I also decided to do it late at night before my birthday. Bad
decision.
So as I used distillery to roll out everything including the Erlang
Binary Distribution and all the packages I thought everything will work
out.
WRONG. It seems that The debian 9.3 version of SSL is 2 years NEWER than
the one shipped with Linux Mint 18.3 (based on Ubuntu Xenial)
I thought I could fix it by compiling the newer version of OPENSSL on my
system. Wrong again, the compilation against succeeded but the library
had some missing pointers.
So, the keepers of Linux Mint and Ubuntu Xenial never thought to update the OpenSSL version from 2015. I know it’s a LTS but I think OpenSSL is a package that shouldn’t lag 3 years.
I decided to do what every professional would do.
Use a staging/development/testing virtual machine for the compilation.
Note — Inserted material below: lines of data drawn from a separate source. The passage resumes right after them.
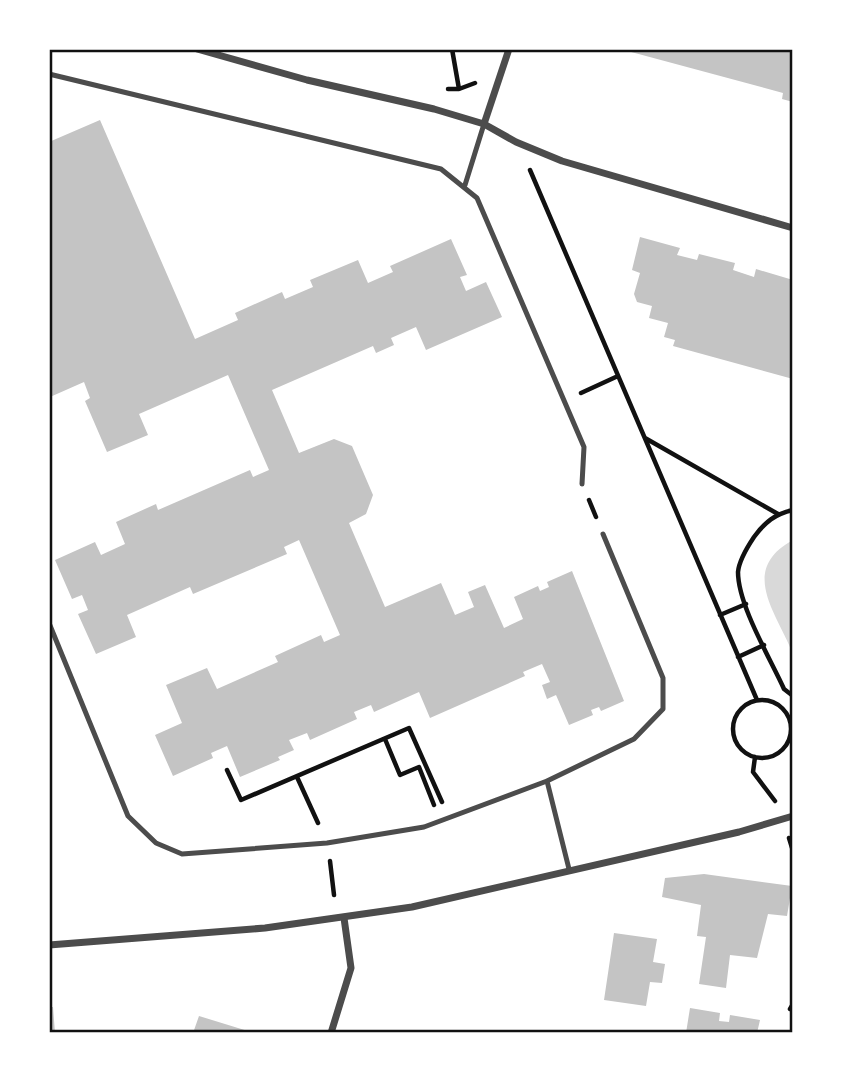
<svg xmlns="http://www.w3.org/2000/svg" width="842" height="1082" viewBox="0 0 842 1082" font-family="'Fira Sans',sans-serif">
<rect width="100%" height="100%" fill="#fff"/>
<path fill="#d9d9d9" d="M 793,540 L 793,654 C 777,613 738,570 793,540 Z"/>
<path fill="#c4c4c4" d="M 620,49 L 793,49 L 793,102 L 782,99 L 783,93 Z
M 100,120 L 195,339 L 238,320 L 235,313 L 282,292 L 285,299 L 313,287 L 310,280 L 358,260 L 368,283 L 393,272 L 390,266 L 451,239 L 467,275 L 460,277 L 466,291 L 486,282 L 502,317 L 426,350 L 416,327 L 391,338 L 394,345 L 376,353 L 373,346 L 272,390 L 299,453 L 334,439 L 352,446 L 373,495 L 366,514 L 349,523 L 385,607 L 441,583 L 455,615 L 474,607 L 468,592 L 485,585 L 504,628 L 523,619 L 514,597 L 538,586 L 540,591 L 549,587 L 547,582 L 572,571 L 624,701 L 601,711 L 599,707 L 591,710 L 593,715 L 569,725 L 556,695 L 547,699 L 542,685 L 550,682 L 542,664 L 523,672 L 525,676 L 430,718 L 419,692 L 374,712 L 371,705 L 354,712 L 357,719 L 310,740 L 307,733 L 289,740 L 294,750 L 278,757 L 280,760 L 240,777 L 227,746 L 211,753 L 213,758 L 173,776 L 155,735 L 182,723 L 166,685 L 207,668 L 217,689 L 278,662 L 275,656 L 321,635 L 324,642 L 340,635 L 299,540 L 284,547 L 287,554 L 193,594 L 190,587 L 127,615 L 136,637 L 96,654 L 78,614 L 88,610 L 82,595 L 72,599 L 55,560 L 95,542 L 101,555 L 125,544 L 116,522 L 156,504 L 158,510 L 250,470 L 253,477 L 269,470 L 228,375 L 139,414 L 148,435 L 107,452 L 85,401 L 90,398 L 84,382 L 50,397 L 49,142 Z
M 640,237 L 680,248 L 677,255 L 697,260 L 699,254 L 735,263 L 733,270 L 754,277 L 756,269 L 793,280 L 793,379 L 673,346 L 675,340 L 664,337 L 668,323 L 649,318 L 652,306 L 637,302 L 634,294 L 640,273 L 632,270 Z
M 704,874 L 792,886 L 787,916 L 768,914 L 757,958 L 730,955 L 726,988 L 699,984 L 706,937 L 697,936 L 701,905 L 662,897 L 665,878 Z
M 614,933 L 657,939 L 653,962 L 665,964 L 662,983 L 650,982 L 646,1006 L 604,1000 Z
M 49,1007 L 53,1007 L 55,1033 L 49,1033 Z
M 690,1008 L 720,1013 L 719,1021 L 729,1022 L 730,1015 L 760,1020 L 757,1033 L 686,1033 Z
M 199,1016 L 251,1032 L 251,1033 L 193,1033 Z"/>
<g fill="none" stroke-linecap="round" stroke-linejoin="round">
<path stroke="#111" stroke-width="4.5" d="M 448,89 L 459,89 L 452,49
M 459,89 L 475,83
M 530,170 L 757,700
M 581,393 L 618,376
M 645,438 L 778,514
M 589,500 L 596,517
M 793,510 C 775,514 765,522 754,537 C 748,546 739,561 738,572 C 738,605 770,658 784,689 L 793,696
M 720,615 L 746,604
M 738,657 L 764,645
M733 729a29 29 0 1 1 58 0a29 29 0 1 1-58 0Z
M 385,739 L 400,775 L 419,767 L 434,805
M 755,757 L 753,772 L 775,801
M 227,770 L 241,800 L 409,728 L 442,802
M 297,777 L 318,823
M 789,838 L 793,851
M 330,861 L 334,895
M 790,1009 L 793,1004"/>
<path stroke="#4c4c4c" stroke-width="5" d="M 49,74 L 441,169 L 477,198 L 584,447 L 582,484
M 465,185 L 484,124
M 49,623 L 128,816 L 156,843 L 182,854 L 327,843 L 424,827 L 547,781 L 634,739 L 663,709 L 663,678 L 603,534
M 547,781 L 569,869"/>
<path stroke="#4c4c4c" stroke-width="7" d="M 197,49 L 307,80 L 434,109 L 484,124 L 516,142 L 562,161 L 793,228
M 484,124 L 509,49
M 49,945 L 265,928 L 412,907 L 739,832 L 793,816
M 331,1033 L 351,968 L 344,918"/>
</g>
<rect width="842" height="1082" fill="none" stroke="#ffffff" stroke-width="102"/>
<rect x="51" y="51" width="740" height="980" fill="none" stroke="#111" stroke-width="2.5"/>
</svg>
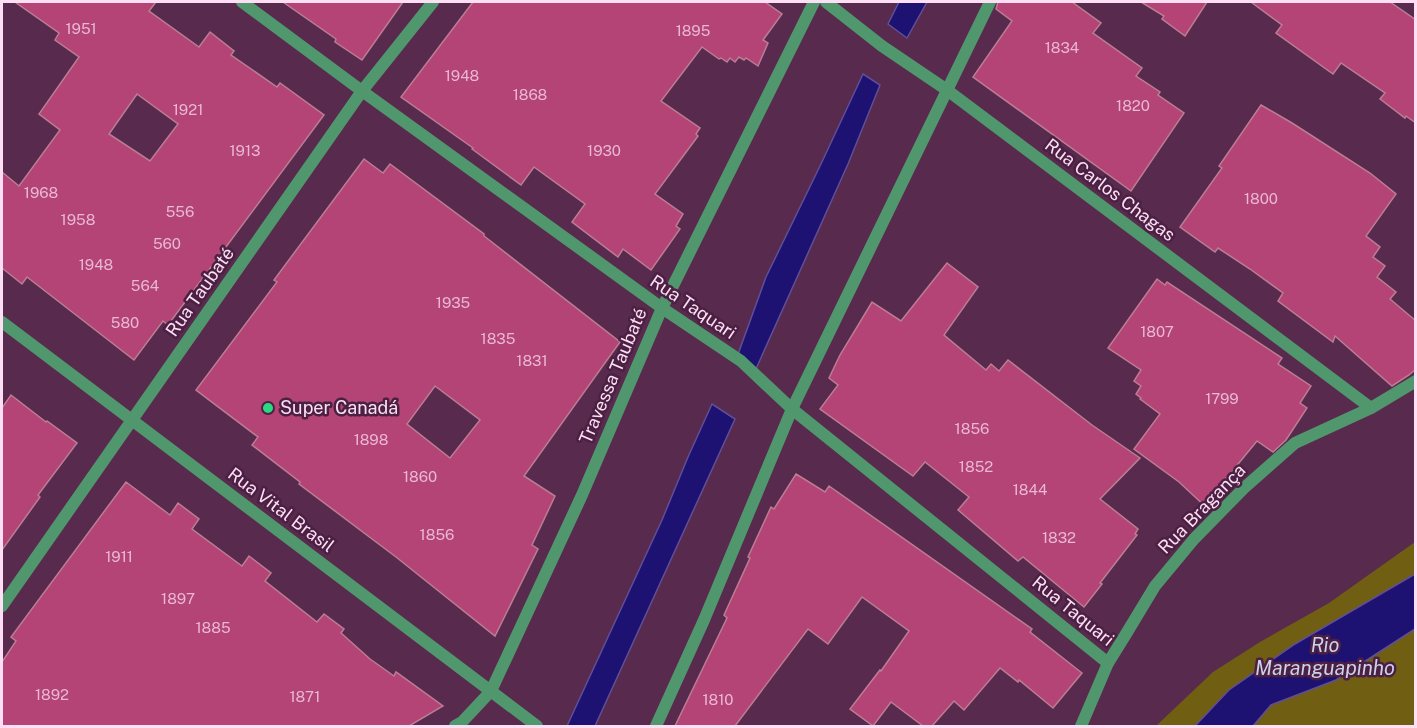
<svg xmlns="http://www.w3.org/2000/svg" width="1417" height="728" font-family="'Public Sans',sans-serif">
<rect width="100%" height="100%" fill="#582a4e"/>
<!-- green -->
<g fill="#705f12">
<polygon points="1415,542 1415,574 1295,644 1229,690 1195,726 1156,726 1213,672 1260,642 1329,603"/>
<polygon points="1415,629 1415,726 1253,726 1271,705 1336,680"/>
</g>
<!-- water -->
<g fill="#1d1171" stroke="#604f98" stroke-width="1.5">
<polygon points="899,2 927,2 907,38 888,24"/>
<polygon points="863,74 880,85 848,164 755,371 737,357 766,277 821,164"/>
<polygon points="712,404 735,419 595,726 567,726 662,520 688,457"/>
<polygon points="1415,574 1415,629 1336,680 1271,705 1253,726 1195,726 1229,690 1295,644"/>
</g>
<!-- building -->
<g fill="#b34475" stroke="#bc7d94" stroke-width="1.5" fill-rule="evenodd">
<path d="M15,2H156L149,11L199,47L210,32L234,51L231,55L277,87L280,83L324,115L168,325L163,321L134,360L27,277L22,284L2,268V172L19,186L60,130L39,114L79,57L55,40L59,33ZM137,94L178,124L150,161L109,134Z"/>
<polygon points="283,2 403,2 362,60 335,42 336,39"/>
<polygon points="473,2 765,2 782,14 763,40 768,43 758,66 746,58 744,60 739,57 735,62 730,58 727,62 721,58 719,59 702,47 661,101 700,128 696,134 698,136 655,194 683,214 676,226 680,229 651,270 623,249 618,257 572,222 585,204 534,167 521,185 472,149 473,148 401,97"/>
<polygon points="998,2 1072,2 1101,23 1093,33 1142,68 1136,76 1160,92 1158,95 1184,113 1131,191 973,77 1012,21 996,9"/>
<polygon points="1141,2 1207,2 1185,36 1162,19 1164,16"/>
<polygon points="1251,2 1390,2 1416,20 1416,123 1406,116 1405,118 1380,99 1385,93 1341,63 1333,74 1276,33 1282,25"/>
<polygon points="1261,105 1292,123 1370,173 1396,194 1366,236 1380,247 1373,257 1385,266 1377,277 1396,292 1390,299 1416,321 1416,369 1409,375 1392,386 1335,336 1333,342 1278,301 1283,293 1250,269 1218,248 1215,252 1180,227 1222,168 1219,166"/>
<path d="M364,159L383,173L390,164L484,234V236L620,342L524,476L555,496L532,545L538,549L495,636L396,557L299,484L300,482L252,445L258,437L196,390L277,282L274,280ZM435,386L480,420L450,458L407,424Z"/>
<polygon points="947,263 978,287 944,335 986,370 991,364 999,371 1008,360 1092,425 1140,458 1100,499 1138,529 1135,534 1137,535 1100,583 1102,584 1084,607 1023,557 1018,561 958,510 969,497 925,462 913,476 820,409 838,385 829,378 840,355 872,302 901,321"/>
<polygon points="1157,279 1165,285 1167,282 1282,358 1278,364 1311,386 1300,403 1307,408 1286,440 1273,452 1257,441 1220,486 1225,491 1208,509 1179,482 1134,449 1160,414 1140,399 1141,398 1136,394 1141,386 1134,381 1141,370 1108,348"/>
<polygon points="11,395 46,422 47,421 77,443 38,495 40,497 2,550 2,408"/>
<polygon points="796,474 825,492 829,486 1032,629 1030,632 1082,673 1053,708 1019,680 1018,682 1000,668 964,710 954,701 932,726 923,726 891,702 873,726 850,709 880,670 881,671 909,631 862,597 828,644 808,629 735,726 675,726 727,618 724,615 750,558 748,557 771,507 774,509"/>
<polygon points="126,482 170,515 178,503 199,519 192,529 242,566 249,556 271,573 265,581 317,622 324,614 344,629 341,633 370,659 394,676 396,672 443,706 409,726 2,726 2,662 16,641 11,637"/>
</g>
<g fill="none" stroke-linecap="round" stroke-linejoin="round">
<!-- minor -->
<g stroke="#51976d" stroke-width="12">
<polyline points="242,2 362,91 662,308 741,361 792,409 1108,663"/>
<polyline points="826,2 882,46 947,90 1371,408"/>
<polyline points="2,606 362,91 433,2"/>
<polyline points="455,726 462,722 491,691 582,495 662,308 814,2"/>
<polyline points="656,726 704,620 792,409 990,2"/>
<polyline points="1081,726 1108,663 1126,634 1155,586 1194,539 1244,488 1295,443 1371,408 1416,381"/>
</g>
<!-- tertiary -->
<polyline stroke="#51976d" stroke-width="12" points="2,322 537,726"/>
</g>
<!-- markers -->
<circle fill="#2bd884" stroke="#4c2043" stroke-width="2" cx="268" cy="408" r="6"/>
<g text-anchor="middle" stroke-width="5" stroke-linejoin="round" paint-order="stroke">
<!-- number labels -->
<g font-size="15" fill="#eab8d4">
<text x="81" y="34">1951</text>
<text x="693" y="36">1895</text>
<text x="1062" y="53">1834</text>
<text x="462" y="81">1948</text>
<text x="530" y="100">1868</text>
<text x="1133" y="111">1820</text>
<text x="188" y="115">1921</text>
<text x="245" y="156">1913</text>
<text x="604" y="156">1930</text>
<text x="41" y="198">1968</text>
<text x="1261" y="204">1800</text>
<text x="180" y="217">556</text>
<text x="78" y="225">1958</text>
<text x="167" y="249">560</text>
<text x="96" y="270">1948</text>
<text x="145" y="291">564</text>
<text x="453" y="308">1935</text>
<text x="125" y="328">580</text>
<text x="1157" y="337">1807</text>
<text x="498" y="344">1835</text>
<text x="532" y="366">1831</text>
<text x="1222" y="404">1799</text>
<text x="972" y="434">1856</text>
<text x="371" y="445">1898</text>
<text x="976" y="472">1852</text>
<text x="420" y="482">1860</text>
<text x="1030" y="495">1844</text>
<text x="437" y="540">1856</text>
<text x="1059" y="543">1832</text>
<text x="119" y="562">1911</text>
<text x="178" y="604">1897</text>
<text x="213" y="633">1885</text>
<text x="52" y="700">1892</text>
<text x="305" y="702">1871</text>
<text x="718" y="705">1810</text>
</g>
<!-- street labels -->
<g font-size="18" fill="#fcdff4" stroke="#4c2043">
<text transform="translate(1110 190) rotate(37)" y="6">Rua Carlos Chagas</text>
<text transform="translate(200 292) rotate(-55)" y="6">Rua Taubaté</text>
<text transform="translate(693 307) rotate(34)" y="6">Rua Taquari</text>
<text transform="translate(613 376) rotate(-67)" y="6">Travessa Taubaté</text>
<text transform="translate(1202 509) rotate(-46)" y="6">Rua Bragança</text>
<text transform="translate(281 510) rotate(37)" y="6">Rua Vital Brasil</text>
<text transform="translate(1073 611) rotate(39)" y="6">Rua Taquari</text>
</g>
<!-- poi labels -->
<g font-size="18" fill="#fcdff4" stroke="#4c2043" text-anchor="start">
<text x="280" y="414">Super Canadá</text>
</g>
<!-- water labels -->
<g font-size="20" font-style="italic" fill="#ccd2ec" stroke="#4c2043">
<text x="1325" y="652">Rio<tspan x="1325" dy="23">Maranguapinho</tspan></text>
</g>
</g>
<!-- border -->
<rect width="1417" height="728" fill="none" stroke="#fcdff4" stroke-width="6"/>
</svg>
After setting up a vagrant box with the Debian version I wanted and
provisioning it with all the tools needed I finally was able to update
the blog.
Conclusion(s)
Always have a backup, even if you already have a backup, make another
one BEFORE you start updating your system/
Whenever you update your system accept the fact that it can brick
everything.
Don’t spend time figuring out what went wrong, a clean install is the
fastest way to solve a bricked system caused by upgrades/updates.
If you use VM’s for services/servers etc you won’t lose a thing.
If you dig for fossils you will end up reinstalling your system
anyway.
Never roll out an update at night or in the weekend.